Philadelphia has the highest rate of child removal of any major city in the United States. Philadelphia also conducts its hearings in Philadelphia Family Court behind closed doors—with no access to the public or press. This closed-door practice prevents the legal community and the general public from understanding the inherent systemic flaws in the city’s child welfare system and how to best implement effective solutions so that the unnecessarily high rate of child removal is reduced, and children are only removed from their families for necessary safety reasons.

Other states and cities, including Pittsburgh, Pennsylvania, have implemented open family court systems in order to place a check on those in the courtroom responsible for determining whether a child must be removed from his or her home. These jurisdictions recognize that closed family courts can harbor complacency, diminish professional accountability, and foreclose the opportunity to bring attention to systemic failures that undoubtedly occur in child welfare systems across the United States.
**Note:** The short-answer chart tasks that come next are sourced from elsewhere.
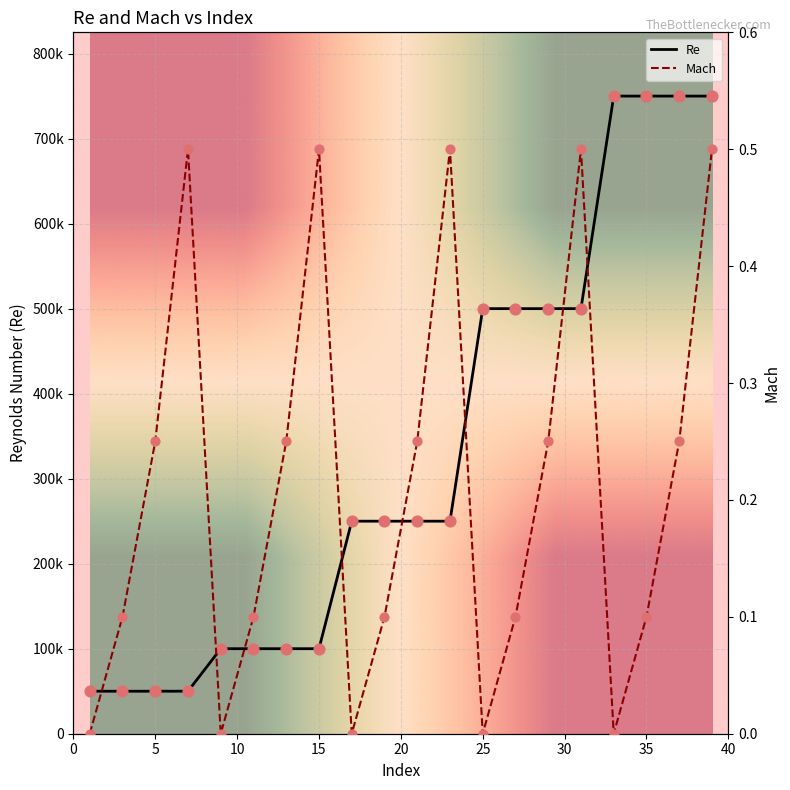

What are all the series names shown in the legend?

Re, Mach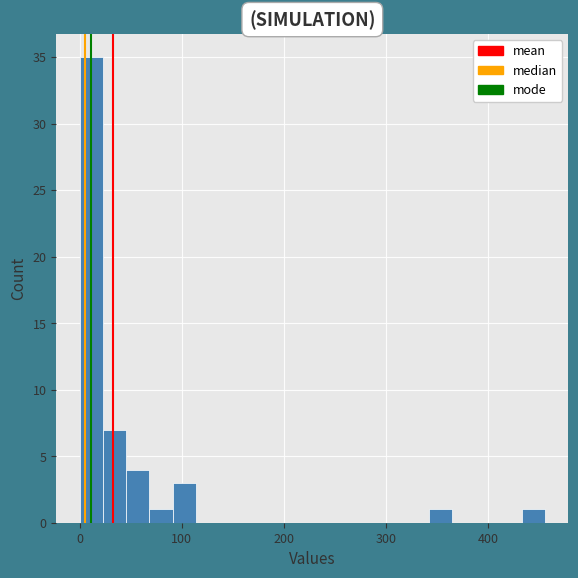

Around what value on the x-axis is the tallest bar? Give the approximate position of its centre, as read against the axis.

10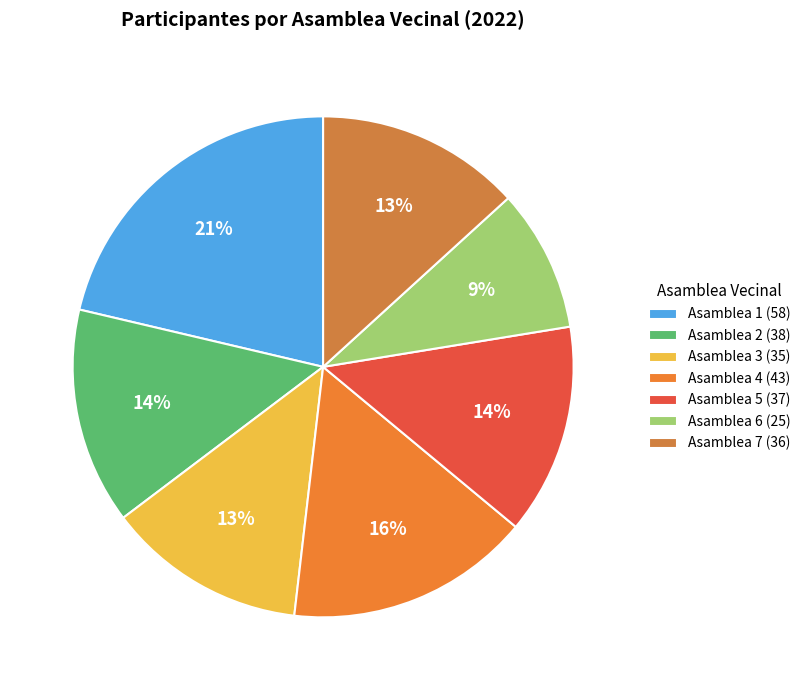

What is the change in value from Asamblea 4 to Asamblea 5?

-6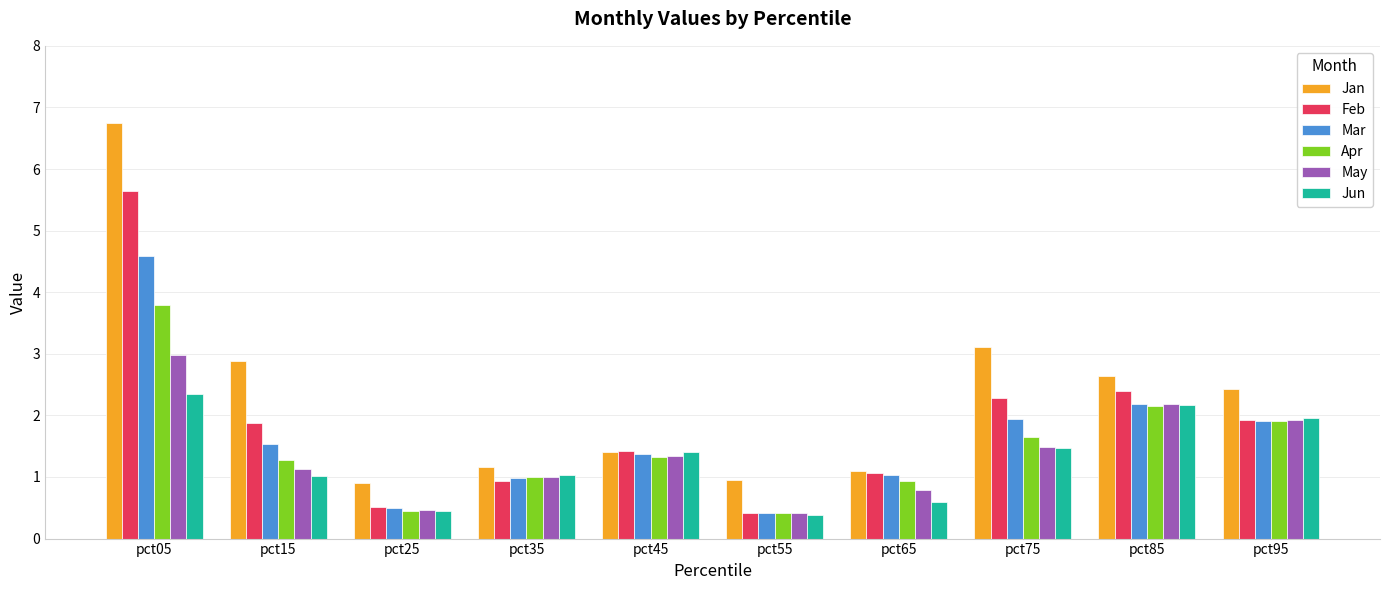

At which category is the sum across all series the highest?

pct05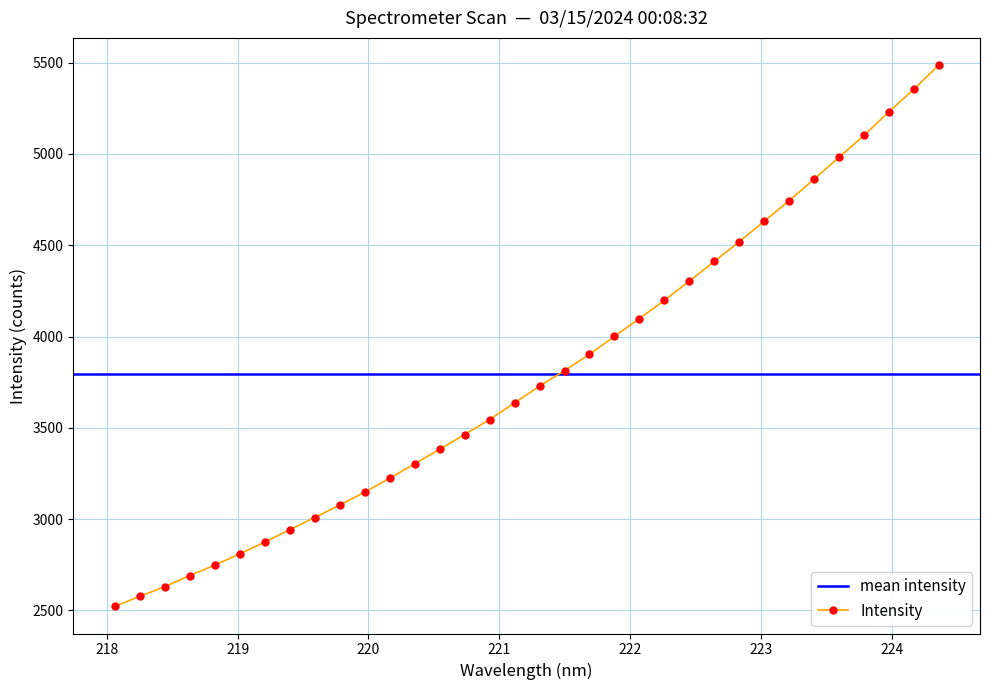

What is the label of the 10th point from the left?

219.7801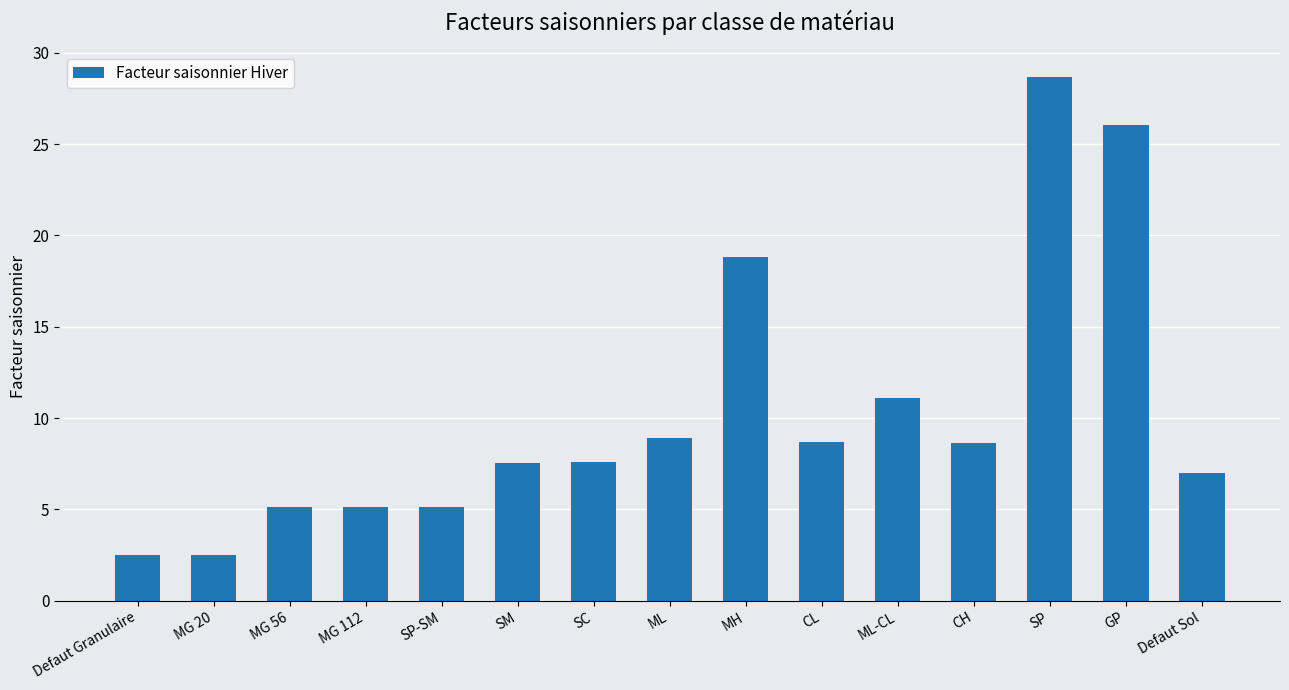

Which category has the highest value across all series?

SP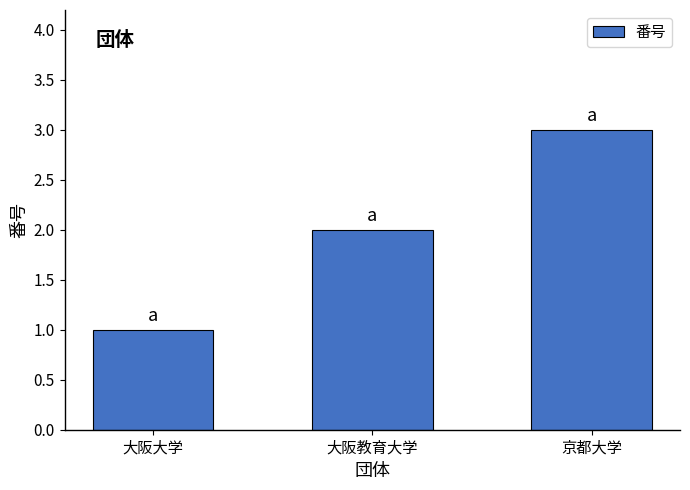

What position from the right is 京都大学?

1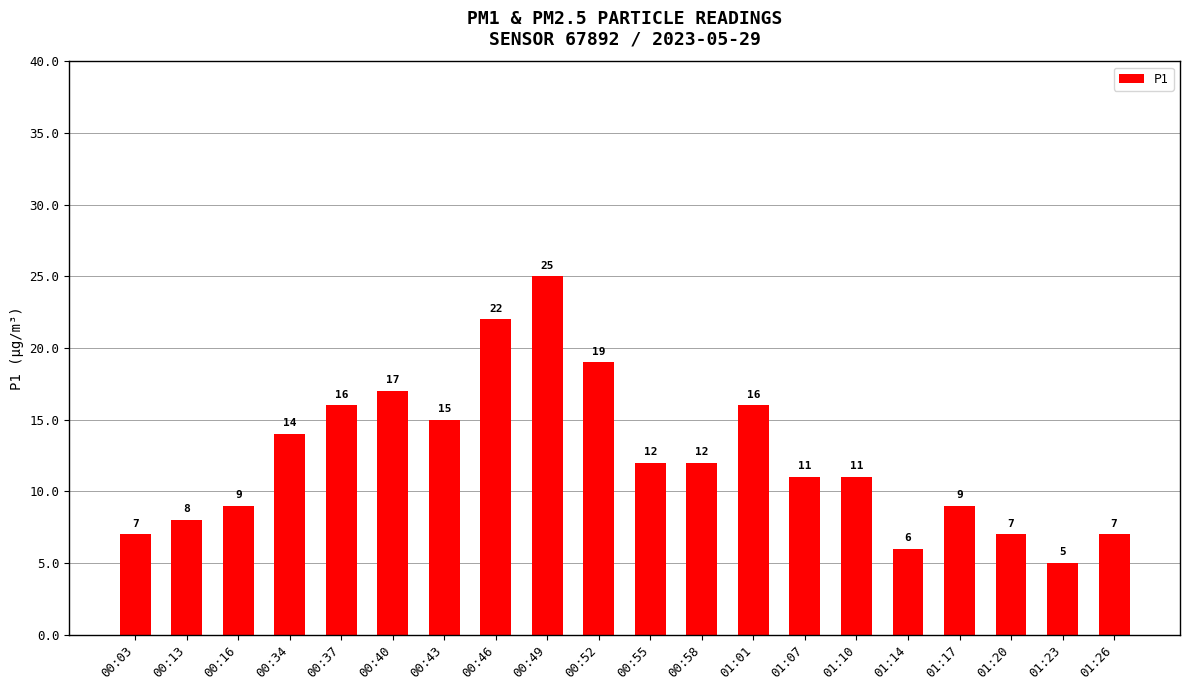

What is the difference between the values at 00:46 and 01:10?

11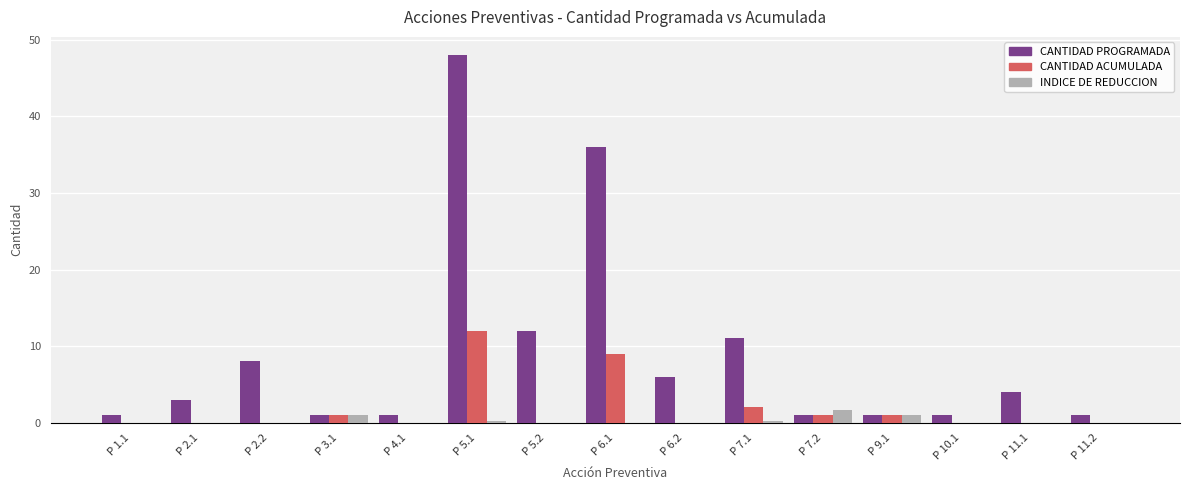

Which series has the largest total across all categories?

CANTIDAD PROGRAMADA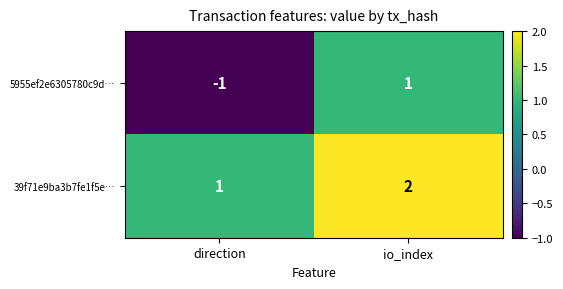

What is the total value across all series at io_index?

3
Although Philadelphia’s child welfare system is both complex and underfunded, the alarming rates of child removal exacerbate the need to ensure that the number of children within the system should, in fact, be part of the system. Adopting a policy that explicitly allows the public and media to attend dependency hearings in Philadelphia, in recognition of the traditional right of access to other judicial proceedings in a free society, while still accounting for child confidentiality concerns, is one low-cost way to address child protection—a community responsibility.